Materials provided:
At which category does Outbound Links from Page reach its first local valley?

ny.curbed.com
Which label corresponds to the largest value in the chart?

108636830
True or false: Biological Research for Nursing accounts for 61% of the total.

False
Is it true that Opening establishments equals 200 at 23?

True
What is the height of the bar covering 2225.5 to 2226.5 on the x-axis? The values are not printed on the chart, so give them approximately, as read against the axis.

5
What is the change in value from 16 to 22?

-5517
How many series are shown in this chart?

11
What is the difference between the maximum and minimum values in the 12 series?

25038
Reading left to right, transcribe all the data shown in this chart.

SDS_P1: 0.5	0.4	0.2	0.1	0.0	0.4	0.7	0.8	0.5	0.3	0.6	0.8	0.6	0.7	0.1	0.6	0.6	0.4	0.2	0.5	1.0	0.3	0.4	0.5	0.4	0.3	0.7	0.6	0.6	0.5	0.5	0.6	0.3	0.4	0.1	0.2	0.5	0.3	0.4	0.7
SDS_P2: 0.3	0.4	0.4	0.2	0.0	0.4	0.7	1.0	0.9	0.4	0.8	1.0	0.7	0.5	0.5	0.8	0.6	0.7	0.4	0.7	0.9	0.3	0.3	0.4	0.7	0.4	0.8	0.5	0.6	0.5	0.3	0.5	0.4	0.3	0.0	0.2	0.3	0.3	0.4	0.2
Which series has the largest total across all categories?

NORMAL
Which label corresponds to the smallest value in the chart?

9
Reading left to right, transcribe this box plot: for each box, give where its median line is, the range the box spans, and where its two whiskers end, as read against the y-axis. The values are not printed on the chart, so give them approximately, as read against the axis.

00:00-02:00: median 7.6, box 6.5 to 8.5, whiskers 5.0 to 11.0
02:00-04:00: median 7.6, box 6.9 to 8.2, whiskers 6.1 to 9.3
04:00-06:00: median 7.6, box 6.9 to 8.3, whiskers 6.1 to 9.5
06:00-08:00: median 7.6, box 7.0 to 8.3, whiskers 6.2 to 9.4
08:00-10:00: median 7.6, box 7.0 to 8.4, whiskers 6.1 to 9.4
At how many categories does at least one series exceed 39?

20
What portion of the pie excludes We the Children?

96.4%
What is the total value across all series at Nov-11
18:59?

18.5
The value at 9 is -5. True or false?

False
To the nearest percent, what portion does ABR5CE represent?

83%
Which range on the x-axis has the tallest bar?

Job: Copy out every line of the records above word for word, keeping the original order and line breaks.

Solution:
At which category does Outbound Links from Page reach its first local valley?

ny.curbed.com
Which label corresponds to the largest value in the chart?

108636830
True or false: Biological Research for Nursing accounts for 61% of the total.

False
Is it true that Opening establishments equals 200 at 23?

True
What is the height of the bar covering 2225.5 to 2226.5 on the x-axis? The values are not printed on the chart, so give them approximately, as read against the axis.

5
What is the change in value from 16 to 22?

-5517
How many series are shown in this chart?

11
What is the difference between the maximum and minimum values in the 12 series?

25038
Reading left to right, transcribe all the data shown in this chart.

SDS_P1: 0.5	0.4	0.2	0.1	0.0	0.4	0.7	0.8	0.5	0.3	0.6	0.8	0.6	0.7	0.1	0.6	0.6	0.4	0.2	0.5	1.0	0.3	0.4	0.5	0.4	0.3	0.7	0.6	0.6	0.5	0.5	0.6	0.3	0.4	0.1	0.2	0.5	0.3	0.4	0.7
SDS_P2: 0.3	0.4	0.4	0.2	0.0	0.4	0.7	1.0	0.9	0.4	0.8	1.0	0.7	0.5	0.5	0.8	0.6	0.7	0.4	0.7	0.9	0.3	0.3	0.4	0.7	0.4	0.8	0.5	0.6	0.5	0.3	0.5	0.4	0.3	0.0	0.2	0.3	0.3	0.4	0.2
Which series has the largest total across all categories?

NORMAL
Which label corresponds to the smallest value in the chart?

9
Reading left to right, transcribe this box plot: for each box, give where its median line is, the range the box spans, and where its two whiskers end, as read against the y-axis. The values are not printed on the chart, so give them approximately, as read against the axis.

00:00-02:00: median 7.6, box 6.5 to 8.5, whiskers 5.0 to 11.0
02:00-04:00: median 7.6, box 6.9 to 8.2, whiskers 6.1 to 9.3
04:00-06:00: median 7.6, box 6.9 to 8.3, whiskers 6.1 to 9.5
06:00-08:00: median 7.6, box 7.0 to 8.3, whiskers 6.2 to 9.4
08:00-10:00: median 7.6, box 7.0 to 8.4, whiskers 6.1 to 9.4
At how many categories does at least one series exceed 39?

20
What portion of the pie excludes We the Children?

96.4%
What is the total value across all series at Nov-11
18:59?

18.5
The value at 9 is -5. True or false?

False
To the nearest percent, what portion does ABR5CE represent?

83%
Which range on the x-axis has the tallest bar?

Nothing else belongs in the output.